- Created by: Raven Metzner
- Directed by: Terry McDonough
- Starring: Sterling Beaumon Sarah Desjardins Kendall Amyre Ferguson Ana Golja Stephan James Zach Mills
- Country of origin: United States
- Original language: English
- No. of seasons: 1
- No. of episodes: 5

Production
- Executive producers: Raven Metzner Terry McDonough Brian Goldner Stephen Davis Brian Lenard Karen Moore
- Camera setup: Single camera
- Running time: 23 minutes
- Production companies: Metzner Films Slow Genius Hasbro Studios

Original release
- Network: The Hub
- Release: November 14 – November 17, 2011

= Clue (miniseries) =

Clue is an American five-part mystery television miniseries based on the Parker Brothers board game of the same name, which aired on The Hub from November 14, 2011, to November 17, 2011. The series features a youthful, ensemble cast working together, uncovering clues to unravel a mystery.

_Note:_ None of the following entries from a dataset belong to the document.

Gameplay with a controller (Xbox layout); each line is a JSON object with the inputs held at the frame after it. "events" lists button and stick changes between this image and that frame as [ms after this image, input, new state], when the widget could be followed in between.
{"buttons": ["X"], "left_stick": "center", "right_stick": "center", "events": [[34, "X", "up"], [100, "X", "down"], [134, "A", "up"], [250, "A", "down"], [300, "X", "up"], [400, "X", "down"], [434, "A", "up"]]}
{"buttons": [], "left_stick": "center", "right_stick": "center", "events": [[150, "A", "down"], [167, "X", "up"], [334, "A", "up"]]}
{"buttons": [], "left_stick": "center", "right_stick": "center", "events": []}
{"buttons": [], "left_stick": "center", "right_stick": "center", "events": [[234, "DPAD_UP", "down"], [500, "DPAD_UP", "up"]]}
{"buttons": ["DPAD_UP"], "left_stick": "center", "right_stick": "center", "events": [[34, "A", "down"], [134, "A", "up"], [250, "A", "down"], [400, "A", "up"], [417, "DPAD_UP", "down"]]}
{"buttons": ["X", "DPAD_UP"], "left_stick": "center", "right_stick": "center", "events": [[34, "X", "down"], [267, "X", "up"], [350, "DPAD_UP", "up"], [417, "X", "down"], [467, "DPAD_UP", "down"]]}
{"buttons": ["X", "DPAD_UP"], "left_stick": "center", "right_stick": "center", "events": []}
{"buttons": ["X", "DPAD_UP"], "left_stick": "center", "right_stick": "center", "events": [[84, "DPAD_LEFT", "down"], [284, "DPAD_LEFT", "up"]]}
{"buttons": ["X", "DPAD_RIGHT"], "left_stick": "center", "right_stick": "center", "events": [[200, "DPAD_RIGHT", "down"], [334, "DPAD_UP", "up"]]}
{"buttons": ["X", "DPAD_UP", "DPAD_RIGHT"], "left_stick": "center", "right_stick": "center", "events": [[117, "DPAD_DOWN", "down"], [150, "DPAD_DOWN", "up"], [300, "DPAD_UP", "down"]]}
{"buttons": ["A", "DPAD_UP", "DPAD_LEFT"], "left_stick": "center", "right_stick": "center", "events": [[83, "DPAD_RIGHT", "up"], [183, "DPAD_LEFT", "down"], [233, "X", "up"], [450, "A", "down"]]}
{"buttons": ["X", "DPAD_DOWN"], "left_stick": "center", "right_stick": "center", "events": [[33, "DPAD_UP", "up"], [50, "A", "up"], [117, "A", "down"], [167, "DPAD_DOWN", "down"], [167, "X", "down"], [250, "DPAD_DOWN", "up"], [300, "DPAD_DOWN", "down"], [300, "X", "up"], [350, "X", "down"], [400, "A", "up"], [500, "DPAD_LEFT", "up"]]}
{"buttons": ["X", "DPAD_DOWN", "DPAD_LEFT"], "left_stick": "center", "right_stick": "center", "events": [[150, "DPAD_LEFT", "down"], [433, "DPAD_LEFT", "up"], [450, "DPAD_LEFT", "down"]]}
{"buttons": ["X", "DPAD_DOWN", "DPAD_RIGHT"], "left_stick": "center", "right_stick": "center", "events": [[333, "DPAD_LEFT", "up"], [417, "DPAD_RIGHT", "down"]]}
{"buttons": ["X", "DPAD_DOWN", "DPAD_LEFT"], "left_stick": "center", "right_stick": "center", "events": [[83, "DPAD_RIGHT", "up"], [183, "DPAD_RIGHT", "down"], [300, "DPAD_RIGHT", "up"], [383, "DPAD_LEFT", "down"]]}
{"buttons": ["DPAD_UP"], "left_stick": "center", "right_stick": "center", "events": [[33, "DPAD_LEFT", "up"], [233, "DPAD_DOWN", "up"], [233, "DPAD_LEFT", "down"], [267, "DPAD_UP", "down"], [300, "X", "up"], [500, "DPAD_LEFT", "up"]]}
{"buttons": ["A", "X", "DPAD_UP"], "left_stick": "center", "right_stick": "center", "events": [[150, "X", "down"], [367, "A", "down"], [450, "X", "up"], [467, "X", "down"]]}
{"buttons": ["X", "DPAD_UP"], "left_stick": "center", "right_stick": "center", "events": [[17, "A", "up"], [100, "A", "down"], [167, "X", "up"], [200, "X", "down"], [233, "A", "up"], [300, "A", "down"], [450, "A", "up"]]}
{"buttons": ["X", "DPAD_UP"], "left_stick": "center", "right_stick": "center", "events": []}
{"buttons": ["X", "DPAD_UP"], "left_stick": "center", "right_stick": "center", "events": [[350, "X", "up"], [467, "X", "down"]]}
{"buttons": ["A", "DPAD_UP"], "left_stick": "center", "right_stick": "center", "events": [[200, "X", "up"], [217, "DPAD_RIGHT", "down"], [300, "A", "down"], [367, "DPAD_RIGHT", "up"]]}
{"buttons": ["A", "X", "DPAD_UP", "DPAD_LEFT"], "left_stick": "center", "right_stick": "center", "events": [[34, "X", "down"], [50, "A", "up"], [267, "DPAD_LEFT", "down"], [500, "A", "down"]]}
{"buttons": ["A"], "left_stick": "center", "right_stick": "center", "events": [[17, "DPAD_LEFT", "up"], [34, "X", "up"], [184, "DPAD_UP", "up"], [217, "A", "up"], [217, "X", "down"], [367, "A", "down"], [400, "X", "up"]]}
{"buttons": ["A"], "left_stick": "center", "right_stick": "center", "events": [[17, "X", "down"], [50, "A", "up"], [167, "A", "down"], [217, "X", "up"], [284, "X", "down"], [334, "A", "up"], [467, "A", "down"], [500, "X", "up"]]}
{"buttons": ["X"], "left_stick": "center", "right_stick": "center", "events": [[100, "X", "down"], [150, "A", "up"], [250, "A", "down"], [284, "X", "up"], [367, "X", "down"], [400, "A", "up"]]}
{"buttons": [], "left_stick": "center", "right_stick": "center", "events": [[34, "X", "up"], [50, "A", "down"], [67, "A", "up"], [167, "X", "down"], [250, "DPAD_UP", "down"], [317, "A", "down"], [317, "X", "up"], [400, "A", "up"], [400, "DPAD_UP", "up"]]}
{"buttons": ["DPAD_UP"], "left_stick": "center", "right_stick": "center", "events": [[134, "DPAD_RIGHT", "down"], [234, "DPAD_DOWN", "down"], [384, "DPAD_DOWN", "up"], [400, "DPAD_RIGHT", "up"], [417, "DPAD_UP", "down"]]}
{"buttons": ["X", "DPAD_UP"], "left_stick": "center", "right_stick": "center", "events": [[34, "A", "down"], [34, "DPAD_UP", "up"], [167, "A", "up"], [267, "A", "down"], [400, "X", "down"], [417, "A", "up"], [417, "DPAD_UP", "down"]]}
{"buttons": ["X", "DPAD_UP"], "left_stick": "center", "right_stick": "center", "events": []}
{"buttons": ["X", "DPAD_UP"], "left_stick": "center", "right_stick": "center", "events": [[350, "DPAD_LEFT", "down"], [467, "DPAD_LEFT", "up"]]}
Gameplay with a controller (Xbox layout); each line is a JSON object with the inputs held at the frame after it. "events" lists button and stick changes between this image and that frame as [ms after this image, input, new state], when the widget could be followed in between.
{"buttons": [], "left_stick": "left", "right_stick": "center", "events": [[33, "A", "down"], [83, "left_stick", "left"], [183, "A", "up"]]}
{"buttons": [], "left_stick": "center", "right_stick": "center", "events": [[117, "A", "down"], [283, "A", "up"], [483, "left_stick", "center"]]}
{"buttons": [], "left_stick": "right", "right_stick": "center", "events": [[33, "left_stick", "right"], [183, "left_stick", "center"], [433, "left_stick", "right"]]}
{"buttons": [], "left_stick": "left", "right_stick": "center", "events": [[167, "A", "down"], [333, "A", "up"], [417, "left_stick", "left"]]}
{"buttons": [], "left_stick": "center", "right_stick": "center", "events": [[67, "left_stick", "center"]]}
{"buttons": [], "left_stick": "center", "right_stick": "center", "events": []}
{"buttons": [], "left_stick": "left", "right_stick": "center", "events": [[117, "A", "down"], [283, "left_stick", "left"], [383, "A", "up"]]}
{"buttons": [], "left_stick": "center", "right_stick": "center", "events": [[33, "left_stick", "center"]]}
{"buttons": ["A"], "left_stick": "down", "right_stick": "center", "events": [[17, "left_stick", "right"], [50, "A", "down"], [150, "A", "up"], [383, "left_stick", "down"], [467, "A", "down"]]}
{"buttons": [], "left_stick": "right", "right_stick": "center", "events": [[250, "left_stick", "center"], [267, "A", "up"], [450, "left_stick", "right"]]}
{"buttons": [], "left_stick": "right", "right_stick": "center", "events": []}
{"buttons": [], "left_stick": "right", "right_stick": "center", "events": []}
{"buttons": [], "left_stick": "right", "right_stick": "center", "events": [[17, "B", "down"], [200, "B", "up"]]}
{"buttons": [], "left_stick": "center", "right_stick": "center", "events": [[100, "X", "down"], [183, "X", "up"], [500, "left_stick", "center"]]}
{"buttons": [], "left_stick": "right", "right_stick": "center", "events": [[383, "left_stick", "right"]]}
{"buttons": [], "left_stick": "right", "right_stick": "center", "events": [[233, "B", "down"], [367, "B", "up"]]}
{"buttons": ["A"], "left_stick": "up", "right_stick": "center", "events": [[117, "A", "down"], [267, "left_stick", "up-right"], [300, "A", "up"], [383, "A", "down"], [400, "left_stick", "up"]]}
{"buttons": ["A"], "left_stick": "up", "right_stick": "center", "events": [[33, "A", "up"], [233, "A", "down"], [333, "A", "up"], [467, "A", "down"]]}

The series was created by Raven Metzner and stars Sterling Beaumon as Seamus, Sarah Desjardins as Whitney, Kendall Amyre Ferguson as Agnes, Ana Golja as Liz, Stephan James as Dmitri, and Zach Mills as Lucas.

==Premise==
The series follows six very different young sleuths nicknamed after the characters from the game of the same American name as they witness a terrible crime and embark on a mysterious adventure they could never have imagined. Along the way, they find they have more in common than they thought, as they uncover hidden treasures and decipher cryptic knowledge to reveal a dark and secret society.

==Characters==

L to R: Agnes, Dmitri, Liz, Seamus, Whitney and Lucas

===Main===
The cast bears some similarities to the 2012 spin-off Clue: The Classic Mystery Game, which also features secret societies/houses.
- Seamus (Sterling Beaumon), Rebel without a cause, and attitude to spare. Seamus has been kicked out of three schools, and he definitely doesn't go to Lakeside Prep with the rest of the Clue crew. He's got mad skateboard skills and gets everywhere on his deck, but free time is tight because he works as a busboy at a hotel after school. Rumor has it Seamus runs with the Gr$$n Scene a super cool and exclusive street art crew. The character of Seamus is loosely based on the character of Mr. Green from the original board game. The insignia is a pair of green film reels suggesting this house is focused on the arts.
- Whitney Burrows (Sarah Desjardins), Whitney is working overtime to save the world. Petitions, fundraisers, marches, door-to-door outreach—she does them all. Whitney has never met a good cause she did not want to support, and is currently volunteering for "White Lights for a Better Future." But does all that signature-gathering and clipboard-waving leave time for a personal life? She is in a relationship with Lucas. The character of Whitney is loosely based on the character of Mrs. White from the original board game. The insignia is a white pair of scales suggesting this house concerns itself with justice and equality.
- Agnes Peabody (Kendall Amyre Ferguson), Agnes is all about what's going on where, with whom, and why. She reads all the blogs and magazines, so no news gets by her. (The Eyes of the Peacock is her very own site.) This style-obsessed search engine diva finds major dirt on people when she's barely trying. It's amazing what folks leave lying around on the Internet. But not Agnes: She likes finding news, not making it. According to Dmitri, Agnes posts gossip on a site that uses 'Peacock' in its title. The character of Agnes is loosely based on the character of Mrs. Peacock from the original board game. The insignia is a crossed pair of blue keys, possibly alluding to the saying “communication is key“ which would fit with the peacock pamphlet.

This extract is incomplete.